ACTIVITY: The data below holds the lines to copy: everything from the line containing "ELLIS ROBERT AND" to the line containing "EVANS JEFF &", both ends included, set down exactly.

==== EXTRACTED DATA ====

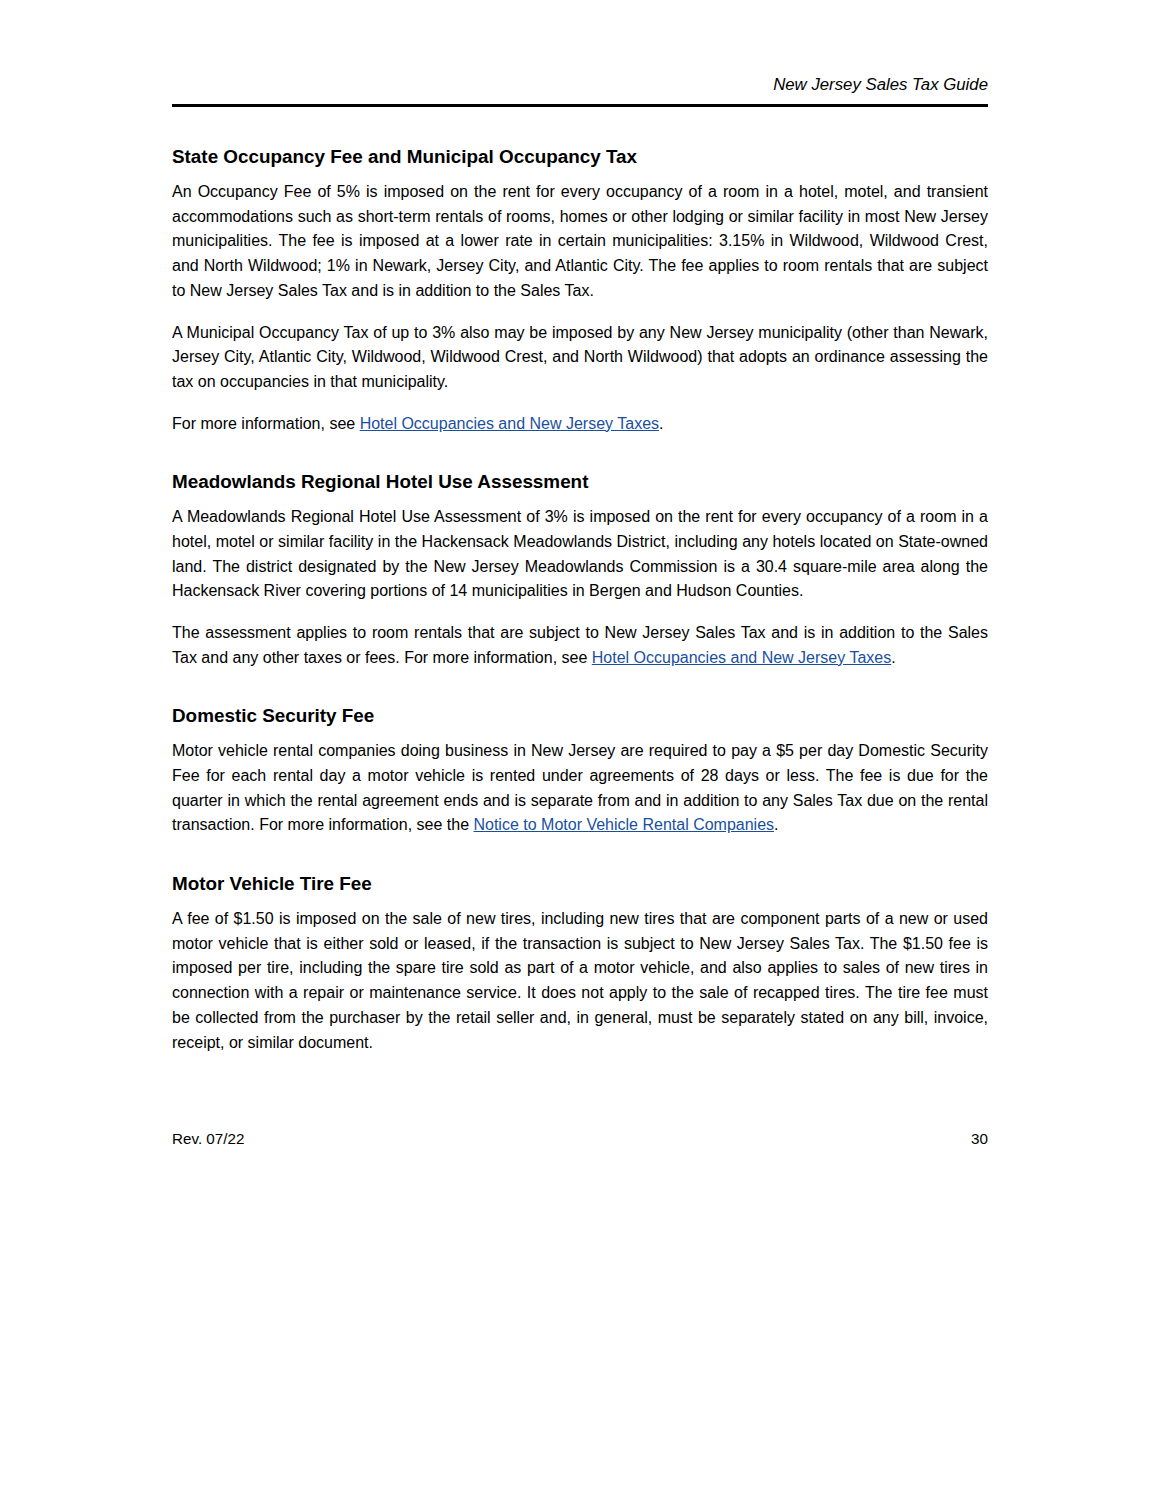New Jersey Sales Tax Guide
State Occupancy Fee and Municipal Occupancy Tax
An Occupancy Fee of 5% is imposed on the rent for every occupancy of a room in a hotel, motel, and transient accommodations such as short-term rentals of rooms, homes or other lodging or similar facility in most New Jersey municipalities. The fee is imposed at a lower rate in certain municipalities: 3.15% in Wildwood, Wildwood Crest, and North Wildwood; 1% in Newark, Jersey City, and Atlantic City. The fee applies to room rentals that are subject to New Jersey Sales Tax and is in addition to the Sales Tax.
A Municipal Occupancy Tax of up to 3% also may be imposed by any New Jersey municipality (other than Newark, Jersey City, Atlantic City, Wildwood, Wildwood Crest, and North Wildwood) that adopts an ordinance assessing the tax on occupancies in that municipality.
For more information, see Hotel Occupancies and New Jersey Taxes.
Meadowlands Regional Hotel Use Assessment
A Meadowlands Regional Hotel Use Assessment of 3% is imposed on the rent for every occupancy of a room in a hotel, motel or similar facility in the Hackensack Meadowlands District, including any hotels located on State-owned land. The district designated by the New Jersey Meadowlands Commission is a 30.4 square-mile area along the Hackensack River covering portions of 14 municipalities in Bergen and Hudson Counties.
The assessment applies to room rentals that are subject to New Jersey Sales Tax and is in addition to the Sales Tax and any other taxes or fees. For more information, see Hotel Occupancies and New Jersey Taxes.
Domestic Security Fee
Motor vehicle rental companies doing business in New Jersey are required to pay a $5 per day Domestic Security Fee for each rental day a motor vehicle is rented under agreements of 28 days or less. The fee is due for the quarter in which the rental agreement ends and is separate from and in addition to any Sales Tax due on the rental transaction. For more information, see the Notice to Motor Vehicle Rental Companies.
Motor Vehicle Tire Fee
A fee of $1.50 is imposed on the sale of new tires, including new tires that are component parts of a new or used motor vehicle that is either sold or leased, if the transaction is subject to New Jersey Sales Tax. The $1.50 fee is imposed per tire, including the spare tire sold as part of a motor vehicle, and also applies to sales of new tires in connection with a repair or maintenance service. It does not apply to the sale of recapped tires. The tire fee must be collected from the purchaser by the retail seller and, in general, must be separately stated on any bill, invoice, receipt, or similar document.
Rev. 07/22 30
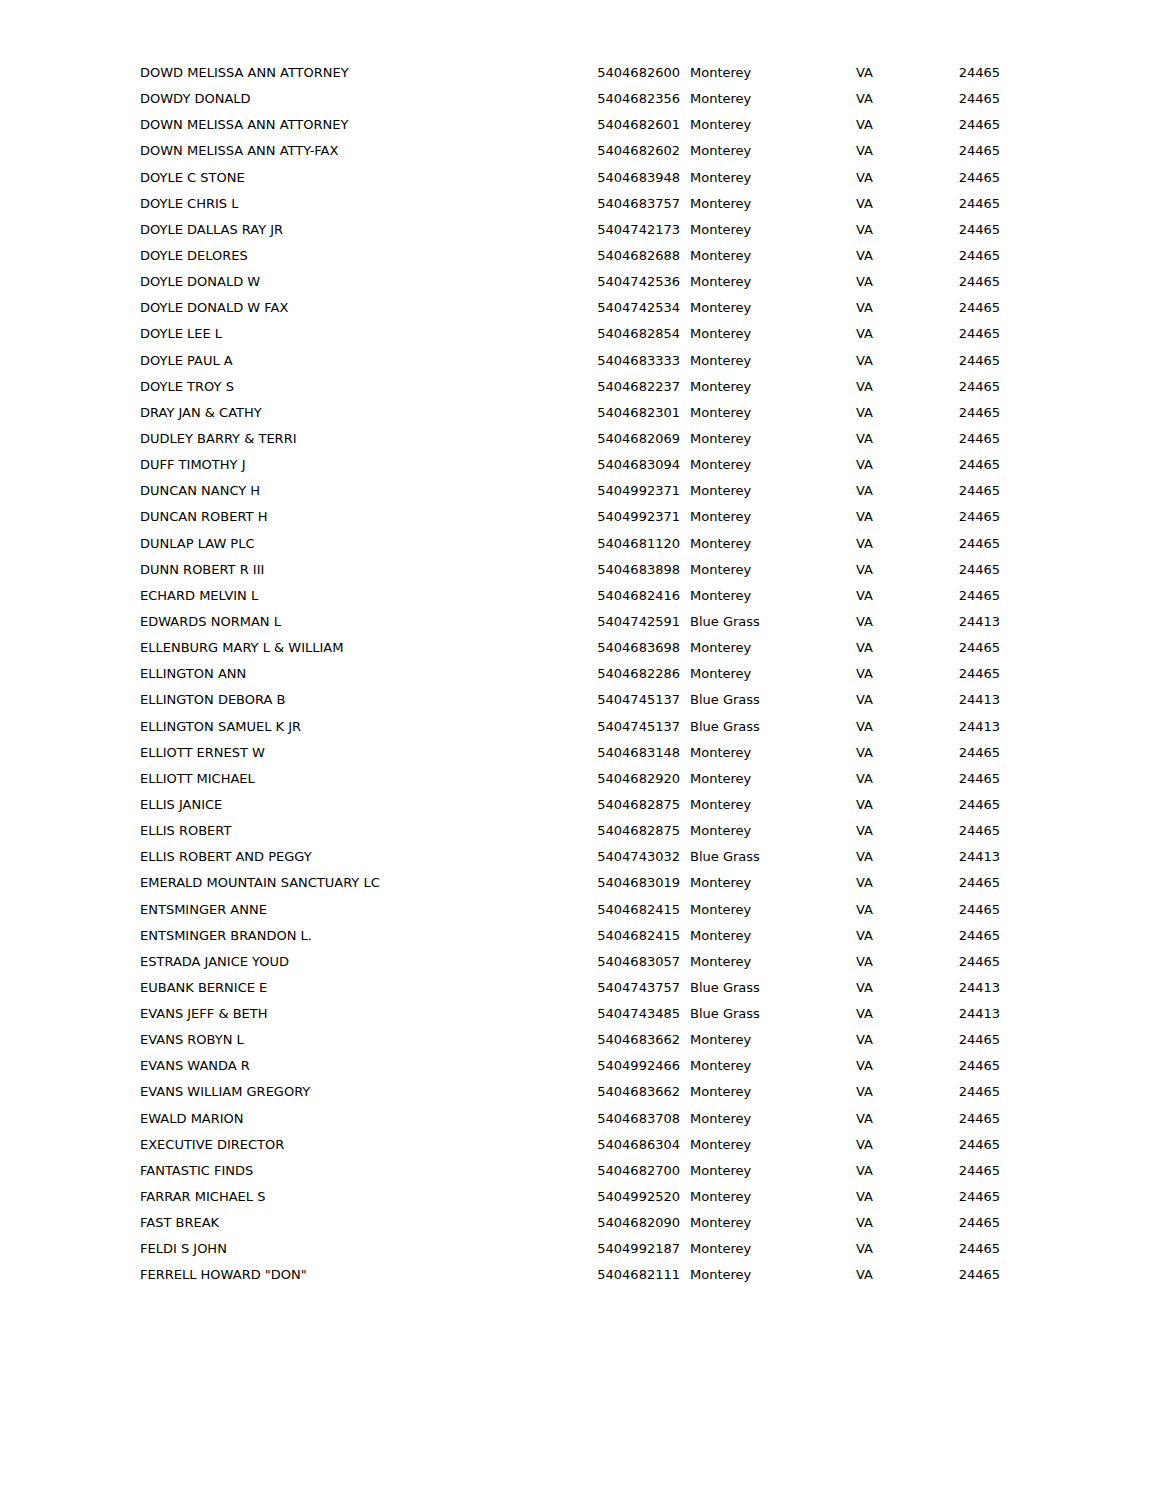| DOWD MELISSA ANN ATTORNEY | 5404682600 | Monterey | VA | 24465 |
| DOWDY DONALD | 5404682356 | Monterey | VA | 24465 |
| DOWN MELISSA ANN ATTORNEY | 5404682601 | Monterey | VA | 24465 |
| DOWN MELISSA ANN ATTY-FAX | 5404682602 | Monterey | VA | 24465 |
| DOYLE C STONE | 5404683948 | Monterey | VA | 24465 |
| DOYLE CHRIS L | 5404683757 | Monterey | VA | 24465 |
| DOYLE DALLAS RAY JR | 5404742173 | Monterey | VA | 24465 |
| DOYLE DELORES | 5404682688 | Monterey | VA | 24465 |
| DOYLE DONALD W | 5404742536 | Monterey | VA | 24465 |
| DOYLE DONALD W FAX | 5404742534 | Monterey | VA | 24465 |
| DOYLE LEE L | 5404682854 | Monterey | VA | 24465 |
| DOYLE PAUL A | 5404683333 | Monterey | VA | 24465 |
| DOYLE TROY S | 5404682237 | Monterey | VA | 24465 |
| DRAY JAN & CATHY | 5404682301 | Monterey | VA | 24465 |
| DUDLEY BARRY & TERRI | 5404682069 | Monterey | VA | 24465 |
| DUFF TIMOTHY J | 5404683094 | Monterey | VA | 24465 |
| DUNCAN NANCY H | 5404992371 | Monterey | VA | 24465 |
| DUNCAN ROBERT H | 5404992371 | Monterey | VA | 24465 |
| DUNLAP LAW PLC | 5404681120 | Monterey | VA | 24465 |
| DUNN ROBERT R III | 5404683898 | Monterey | VA | 24465 |
| ECHARD MELVIN L | 5404682416 | Monterey | VA | 24465 |
| EDWARDS NORMAN L | 5404742591 | Blue Grass | VA | 24413 |
| ELLENBURG MARY L & WILLIAM | 5404683698 | Monterey | VA | 24465 |
| ELLINGTON ANN | 5404682286 | Monterey | VA | 24465 |
| ELLINGTON DEBORA B | 5404745137 | Blue Grass | VA | 24413 |
| ELLINGTON SAMUEL K JR | 5404745137 | Blue Grass | VA | 24413 |
| ELLIOTT ERNEST W | 5404683148 | Monterey | VA | 24465 |
| ELLIOTT MICHAEL | 5404682920 | Monterey | VA | 24465 |
| ELLIS JANICE | 5404682875 | Monterey | VA | 24465 |
| ELLIS ROBERT | 5404682875 | Monterey | VA | 24465 |
| ELLIS ROBERT AND PEGGY | 5404743032 | Blue Grass | VA | 24413 |
| EMERALD MOUNTAIN SANCTUARY LC | 5404683019 | Monterey | VA | 24465 |
| ENTSMINGER ANNE | 5404682415 | Monterey | VA | 24465 |
| ENTSMINGER BRANDON L. | 5404682415 | Monterey | VA | 24465 |
| ESTRADA JANICE YOUD | 5404683057 | Monterey | VA | 24465 |
| EUBANK BERNICE E | 5404743757 | Blue Grass | VA | 24413 |
| EVANS JEFF & BETH | 5404743485 | Blue Grass | VA | 24413 |
| EVANS ROBYN L | 5404683662 | Monterey | VA | 24465 |
| EVANS WANDA R | 5404992466 | Monterey | VA | 24465 |
| EVANS WILLIAM GREGORY | 5404683662 | Monterey | VA | 24465 |
| EWALD MARION | 5404683708 | Monterey | VA | 24465 |
| EXECUTIVE DIRECTOR | 5404686304 | Monterey | VA | 24465 |
| FANTASTIC FINDS | 5404682700 | Monterey | VA | 24465 |
| FARRAR MICHAEL S | 5404992520 | Monterey | VA | 24465 |
| FAST BREAK | 5404682090 | Monterey | VA | 24465 |
| FELDI S JOHN | 5404992187 | Monterey | VA | 24465 |
| FERRELL HOWARD "DON" | 5404682111 | Monterey | VA | 24465 |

====

OUTPUT BELOW:
| ELLIS ROBERT AND PEGGY | 5404743032 | Blue Grass | VA | 24413 |
| EMERALD MOUNTAIN SANCTUARY LC | 5404683019 | Monterey | VA | 24465 |
| ENTSMINGER ANNE | 5404682415 | Monterey | VA | 24465 |
| ENTSMINGER BRANDON L. | 5404682415 | Monterey | VA | 24465 |
| ESTRADA JANICE YOUD | 5404683057 | Monterey | VA | 24465 |
| EUBANK BERNICE E | 5404743757 | Blue Grass | VA | 24413 |
| EVANS JEFF & BETH | 5404743485 | Blue Grass | VA | 24413 |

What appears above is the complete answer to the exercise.